В ответ я только бессильно вздыхаю, поняв, что общаться с ним теперь придется как-то иначе. Новый Лазарус не реагирует на мои старые подколки.
— Ты мне правда очень нравишься, Лилит, и всегда нравилась, мне не к чему это скрывать, — начинает он, — нравилась все детство и юность, нравишься теперь еще больше.
Он говорит эти слова так просто и искренне, что мне становится даже немного не по себе от откровенности этого нового молодого, сильного и красивого Лазаруса.
— Когда я узнал, что ты убежала с этим…
Я чувствую, что он сдерживается, чтобы не сказать грубое слово.
— …Мне стоило больших усилий пережить это, лил. Ты, быть может, не замечала, но ты была огромной частью моей жизни, которая в одночасье исчезла, испарилась, была украдена у меня.

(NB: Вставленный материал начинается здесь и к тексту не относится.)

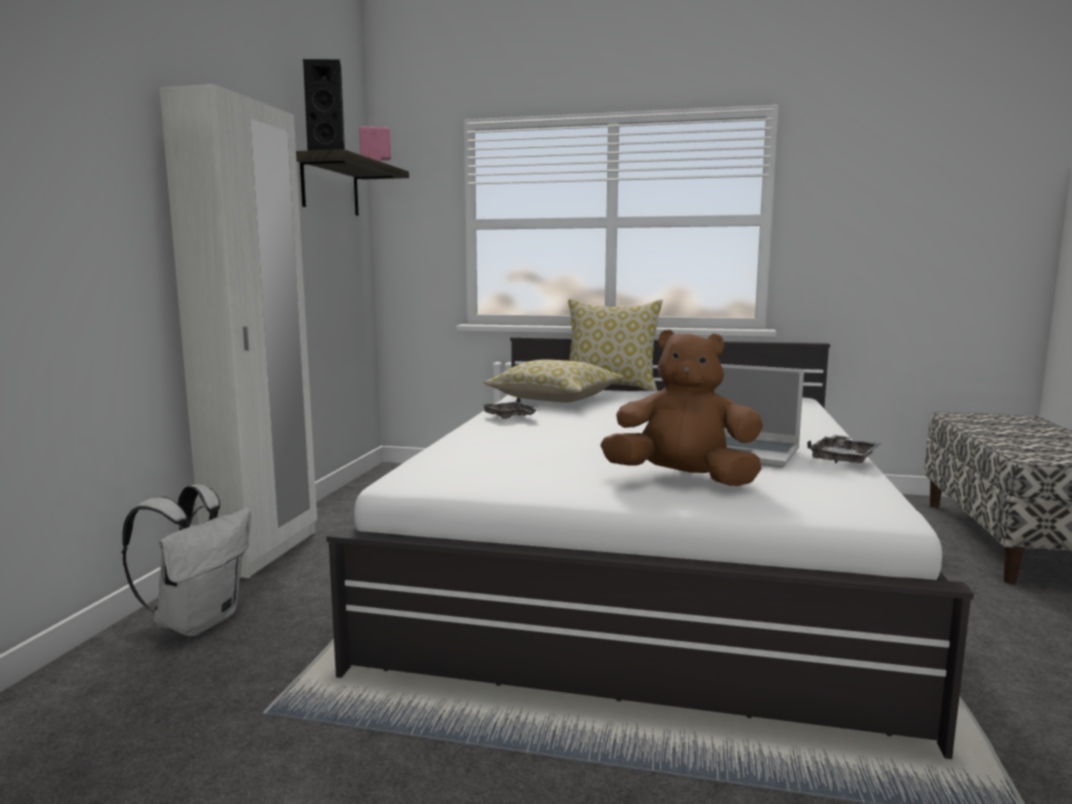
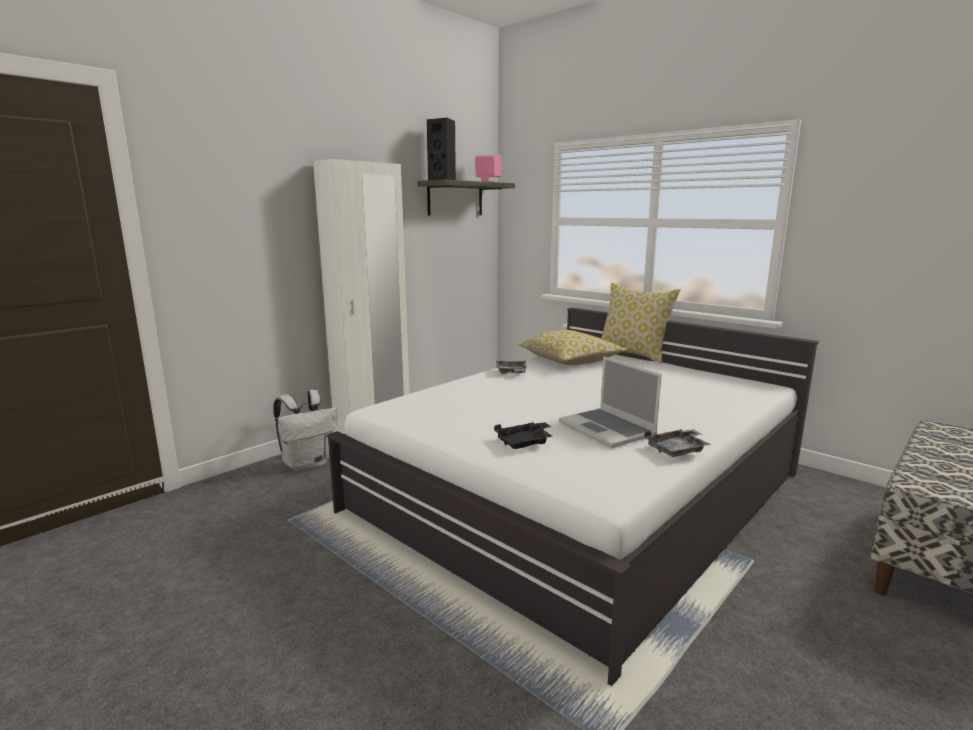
camera: 30 degrees right, 5 degrees up
(683, 480) = (525, 442): brown plush toy -> black tray

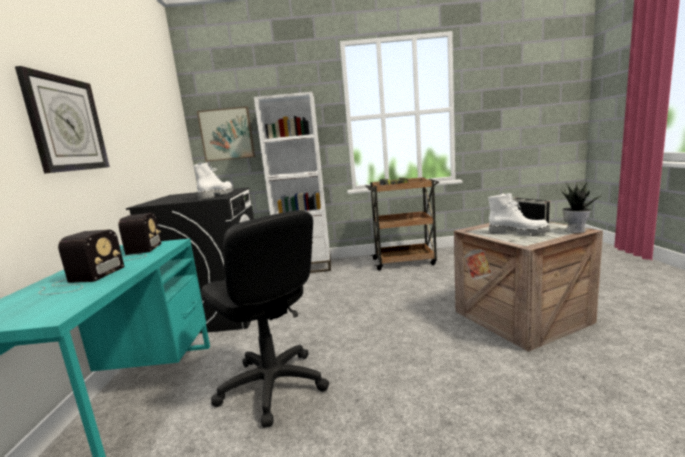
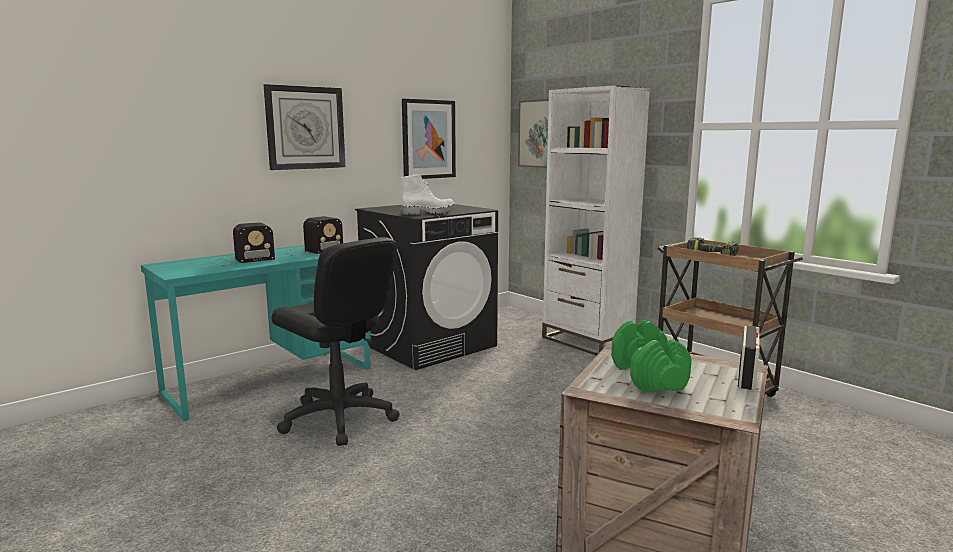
camera: 50 degrees right, 0 degrees up
(152, 140) = (428, 139): none -> picture
(272, 386) = (339, 418): black office chair -> black office chair turned 60 degrees counterclockwise
(518, 232) = (648, 377): white boot -> green dumbbell
(575, 230) = (721, 412): potted plant -> none

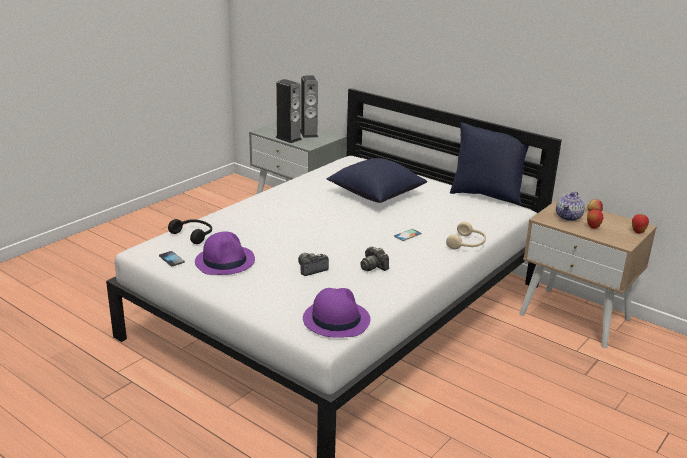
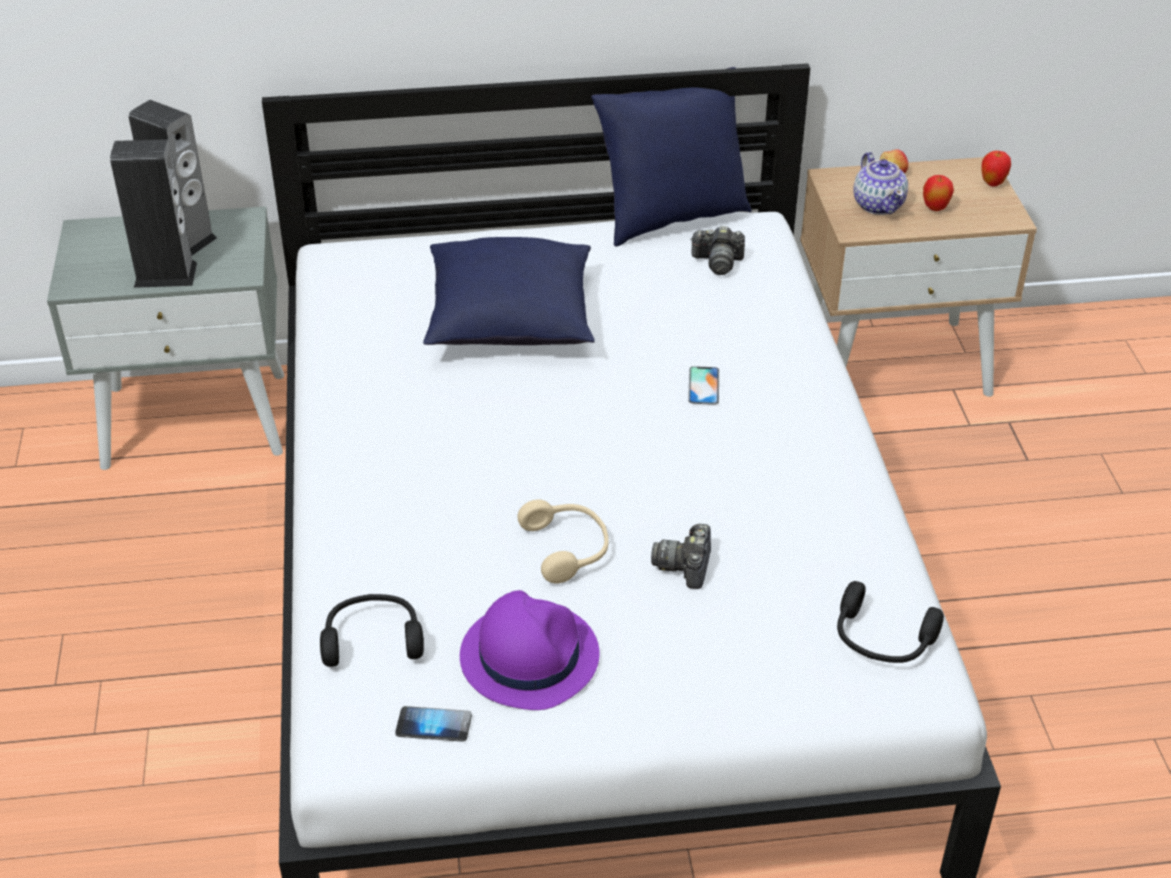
camera: 45 degrees left, 15 degrees up
(336, 319) = (881, 640): purple hat -> black headphones
(373, 266) = (760, 491): camera -> camera (718, 262)
(467, 244) = (804, 347): beige headphones -> beige headphones (568, 548)

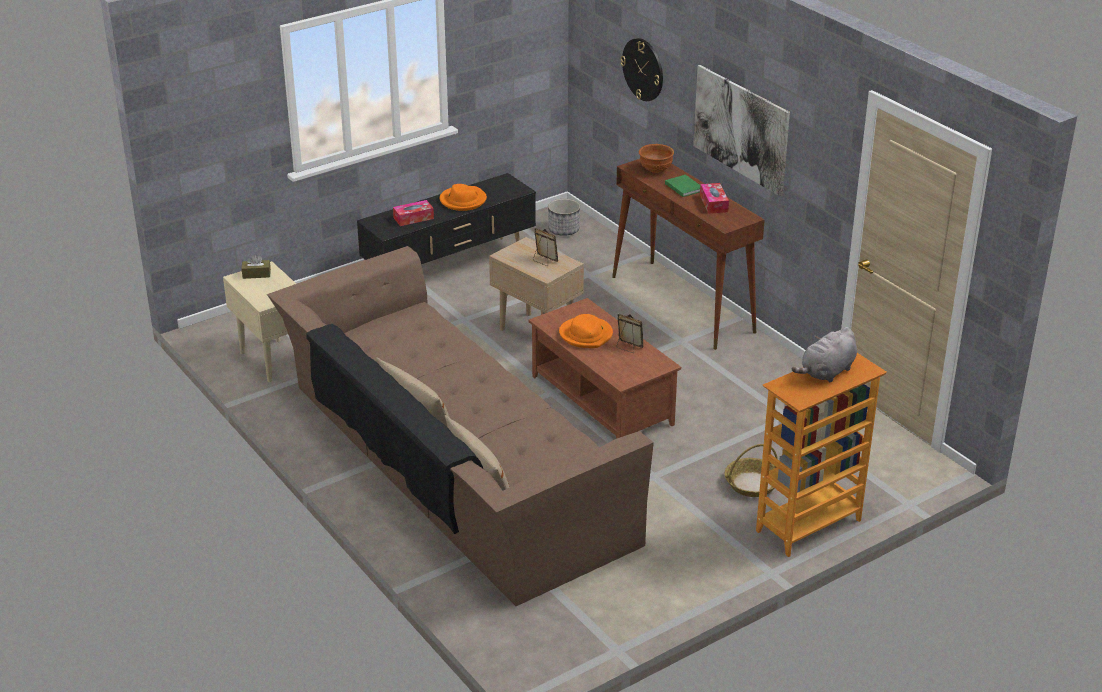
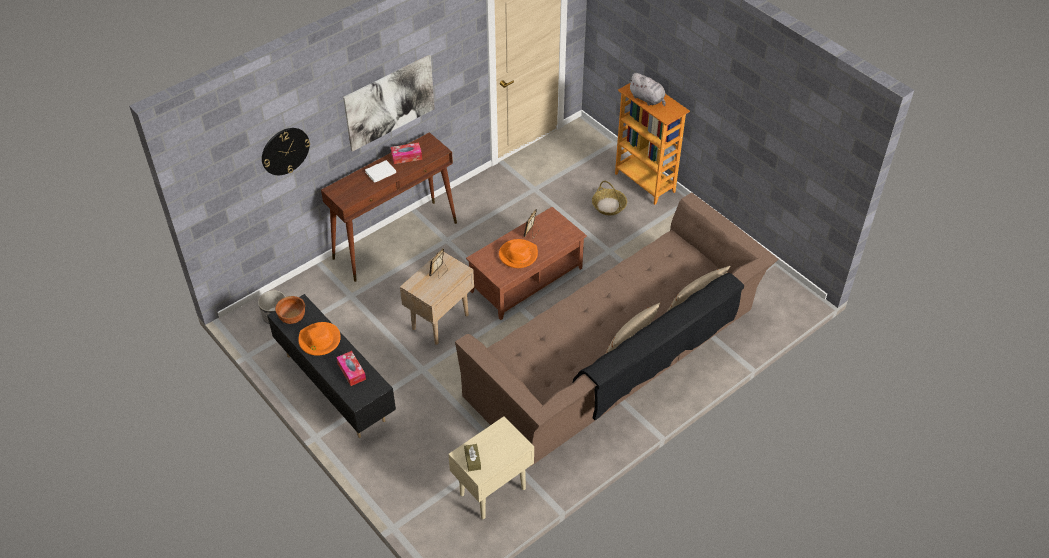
camera: 95 degrees left, 15 degrees up
(655, 170) = (350, 188): brown bowl -> brown bowl (292, 318)
(684, 187) = (379, 172): green book -> white book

Он откидывается на спинку скамейки и продолжает задумчиво говорить, глядя в небо.
— Тогда, я бы отдал все, чтобы еще раз увидеть тебя, чтобы услышать твой голос. Но ты просто ищезла и не вспоминала обо мне. И знаешь, я смирился. Я принял это как часть своей жизни, как хороший опыт. И в итоге, ничего, кроме благодарности у меня к тебе не осталось.
— Я не знала, что так дорога тебе, Лаз, — говорю я, чувствуя,почему-то, укол совести. Хотя я не была ничего должна ему ни тогда, ни теперь, ничего ему не обещала и не принимала его ухаживаний.
Конечно, я подозревала тогда, что нравлюсь ему чуть больше, чем просто подруга, но не придавала этому особенного значения, словно это было только какой-то его детской блажью.
Но теперь я начинаю осознавать, как он, должно быть, чувствовал себя, когда я внезапно сбежала к Гаю Пауэрсу.
— Мне очень жаль, — наконец, после продолжительной минуты тишины говорю я.
— Не думаю, — серьезно говорит Лазарус, ловя мой взгляд своими яркими серыми глазами, — и я не виню тебя в этом. Все это в прошлом. Мы теперь другие люди, слишком многое переменилось.
— Да, — говорю я тихо, — слишком многое, Лаз.
— Кроме одного, — говорит он.
Я поворачиваюсь к нему, ожидая, что сейчас он вполне может сказать что-нибудь лишнее, что может полностью разрушить этот момент, или сблизить нас, как минимум прокладывая новую дорожку навстречу друг другу, взамен старых проторенных путей, которые теперь безвозвратно утрачены.
Он продолжает смотреть мне в глаза и протягивает руку, чтобы убрать листок, упавший с дерева и застрявший у меня в волосах.